### Task instructions
Answer these questions using the article on Newsom's high-speed rail remarks.
(a) How much federal funding does Newsom say he is not interested in sending back?
(b) Between which two cities does he say the state can complete a high-speed rail link?
(c) Which two places would Phase 1 of the program connect?

### Page extract
☆ ☆ ☆ ☆ ☆ ☆ ☆

Newsom Says High-Speed Rail Serving the Central Valley Is Not a “Train to Nowhere”

But he did NOT say he was abandoning the entire project

Then Mayor Gavin Newsom on a photo-op with his wife and François Lacôte of the French TGV system. Photo: SF Mayor's office
Then Mayor Gavin Newsom on a photo-op with his wife and François Lacôte of the French TGV system. Photo: SF Mayor's office

In his first State of the State speech this morning, Governor Gavin Newsom said he wanted to “get real” about the California High-Speed Rail Program.

“Let’s level about high-speed rail,” he said. “The project, as currently planned, would cost too much and take too long. There’s been too little oversight and not enough transparency.”

But, he reiterated, that does not mean it is time to end it. To those critics who say California should stop building it, he said, “Abandoning high-speed rail entirely means we will have wasted billions of dollars with nothing but broken promises and lawsuits to show for it.”

“And by the way,” he added, “I am not interested in sending $3.5 billion in federal funding back to Donald Trump. Because that’s what it would take.”

Even though there is currently no clear path for high-speed rail to connect Sacramento and San Diego, “let alone from San Francisco to L.A.,” he said. “We do have the capacity to complete a high-speed rail link between Merced and Bakersfield.”

Several news outlets have already interpreted his remarks to mean he wants to scale the project back to just the Central Valley, where construction has already begun and there are clear plans to complete the first segment. But that’s not what he said. He pledged to finish the environmental work on Phase 1 of the program–which would connect San Francisco to Anaheim–and continue to pursue federal funding to complete the entire project.

Newsom clapped back at critics who call a Central Valley project a “train to nowhere.” “I think that’s wrong, and I think that’s offensive,” he said. “The people of the Central Valley endure the worst air pollution in America, as well as some of the longest commutes. And they have suffered too many years of neglect from policymakers here in Sacramento. They deserve better.”

The cities of the Central Valley are, he said “more dynamic than many realize.” The region is renowned for agriculture, but is also “hungry for investment, a workforce eager for more training and good jobs…. who deserve a fair share of our state’s prosperity.”

“High-speed rail is more than a train project,” he said. As a tool for economic transformation, it could help “unlock the economic potential” and create the “backbone of a reinvigorated Central Valley.”

Meanwhile, he plans to make immediate governance changes. “We’re going to hold contractors and consultants accountable to explain how taxpayer dollars are spent – including change orders, cost overruns, even travel expenses. It’s going online, for everybody to see,” he said, calling it a “new day” for the program.

☆ ☆ ☆ ☆ ☆ ☆ ☆

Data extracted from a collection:
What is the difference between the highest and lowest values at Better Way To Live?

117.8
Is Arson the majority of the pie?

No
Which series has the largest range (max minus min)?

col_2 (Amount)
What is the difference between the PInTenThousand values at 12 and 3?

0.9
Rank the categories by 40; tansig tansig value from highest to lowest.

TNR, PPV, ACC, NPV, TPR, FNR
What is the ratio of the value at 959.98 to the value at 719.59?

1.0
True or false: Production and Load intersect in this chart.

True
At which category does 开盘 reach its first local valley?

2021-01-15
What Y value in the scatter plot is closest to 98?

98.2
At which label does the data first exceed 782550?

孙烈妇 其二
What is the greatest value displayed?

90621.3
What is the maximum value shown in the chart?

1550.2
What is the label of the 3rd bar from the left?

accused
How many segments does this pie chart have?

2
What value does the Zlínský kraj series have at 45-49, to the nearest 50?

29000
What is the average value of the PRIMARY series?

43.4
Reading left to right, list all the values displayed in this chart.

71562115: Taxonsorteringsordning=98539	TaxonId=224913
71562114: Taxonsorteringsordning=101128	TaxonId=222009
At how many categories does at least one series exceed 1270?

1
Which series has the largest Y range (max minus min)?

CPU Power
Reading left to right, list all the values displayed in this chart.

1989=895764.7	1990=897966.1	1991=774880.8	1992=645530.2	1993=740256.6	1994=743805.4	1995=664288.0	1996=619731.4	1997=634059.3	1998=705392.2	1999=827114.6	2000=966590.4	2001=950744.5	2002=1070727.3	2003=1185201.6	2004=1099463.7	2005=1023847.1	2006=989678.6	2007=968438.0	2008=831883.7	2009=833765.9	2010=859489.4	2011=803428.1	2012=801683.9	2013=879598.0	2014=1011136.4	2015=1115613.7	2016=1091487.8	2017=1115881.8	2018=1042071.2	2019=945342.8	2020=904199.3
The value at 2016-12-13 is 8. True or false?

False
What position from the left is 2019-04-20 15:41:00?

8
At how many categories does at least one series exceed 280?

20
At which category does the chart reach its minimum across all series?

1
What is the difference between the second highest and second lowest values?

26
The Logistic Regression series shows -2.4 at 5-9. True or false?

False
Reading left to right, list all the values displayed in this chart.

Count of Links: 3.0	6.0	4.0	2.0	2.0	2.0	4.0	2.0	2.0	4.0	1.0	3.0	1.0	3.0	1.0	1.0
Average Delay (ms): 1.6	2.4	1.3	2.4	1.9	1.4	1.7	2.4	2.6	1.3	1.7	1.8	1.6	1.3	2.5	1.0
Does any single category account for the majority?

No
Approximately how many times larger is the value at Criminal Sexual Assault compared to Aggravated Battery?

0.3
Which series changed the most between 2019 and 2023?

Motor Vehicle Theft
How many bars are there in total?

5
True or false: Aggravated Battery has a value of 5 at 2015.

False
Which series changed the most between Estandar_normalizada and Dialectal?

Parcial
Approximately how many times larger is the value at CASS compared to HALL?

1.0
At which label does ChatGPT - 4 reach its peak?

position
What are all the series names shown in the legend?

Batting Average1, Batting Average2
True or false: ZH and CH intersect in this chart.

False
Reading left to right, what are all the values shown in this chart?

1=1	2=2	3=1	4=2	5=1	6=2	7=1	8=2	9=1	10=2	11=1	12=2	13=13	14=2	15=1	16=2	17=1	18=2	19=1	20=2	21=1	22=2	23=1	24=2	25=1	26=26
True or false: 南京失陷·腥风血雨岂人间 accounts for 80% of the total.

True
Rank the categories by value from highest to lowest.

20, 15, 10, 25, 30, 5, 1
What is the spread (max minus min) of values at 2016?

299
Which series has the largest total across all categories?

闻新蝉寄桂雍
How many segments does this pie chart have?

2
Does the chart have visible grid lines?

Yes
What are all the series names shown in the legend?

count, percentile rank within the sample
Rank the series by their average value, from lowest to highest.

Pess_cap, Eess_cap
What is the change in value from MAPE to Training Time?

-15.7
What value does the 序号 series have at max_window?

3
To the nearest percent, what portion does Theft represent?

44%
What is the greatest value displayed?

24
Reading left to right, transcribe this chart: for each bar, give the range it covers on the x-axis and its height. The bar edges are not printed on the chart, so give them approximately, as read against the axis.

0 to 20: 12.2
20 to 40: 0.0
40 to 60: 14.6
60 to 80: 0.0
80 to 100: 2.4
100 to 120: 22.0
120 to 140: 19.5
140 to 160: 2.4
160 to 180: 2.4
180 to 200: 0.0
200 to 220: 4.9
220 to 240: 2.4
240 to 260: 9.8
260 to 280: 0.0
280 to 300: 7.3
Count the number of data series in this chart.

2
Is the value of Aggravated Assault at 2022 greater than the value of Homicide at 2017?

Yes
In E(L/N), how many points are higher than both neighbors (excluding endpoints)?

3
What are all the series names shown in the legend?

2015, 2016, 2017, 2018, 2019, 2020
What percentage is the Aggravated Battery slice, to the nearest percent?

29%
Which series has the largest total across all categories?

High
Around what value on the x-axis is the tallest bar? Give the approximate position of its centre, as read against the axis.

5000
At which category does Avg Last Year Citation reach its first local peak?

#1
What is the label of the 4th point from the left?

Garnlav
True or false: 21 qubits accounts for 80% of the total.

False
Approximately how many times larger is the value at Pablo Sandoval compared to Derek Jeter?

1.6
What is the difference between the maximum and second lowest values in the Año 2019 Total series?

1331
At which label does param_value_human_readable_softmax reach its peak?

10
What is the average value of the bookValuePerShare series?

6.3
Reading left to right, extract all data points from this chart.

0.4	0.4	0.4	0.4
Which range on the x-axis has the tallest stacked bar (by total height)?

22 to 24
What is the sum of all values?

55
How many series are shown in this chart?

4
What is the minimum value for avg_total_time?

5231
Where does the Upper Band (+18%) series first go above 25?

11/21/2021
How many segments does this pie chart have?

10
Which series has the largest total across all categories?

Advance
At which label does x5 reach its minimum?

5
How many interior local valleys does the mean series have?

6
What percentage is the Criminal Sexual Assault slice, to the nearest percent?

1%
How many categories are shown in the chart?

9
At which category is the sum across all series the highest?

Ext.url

☆ ☆ ☆ ☆ ☆ ☆ ☆

### Output for this exercise
(a) $3.5 billion
(b) Merced and Bakersfield
(c) San Francisco and Anaheim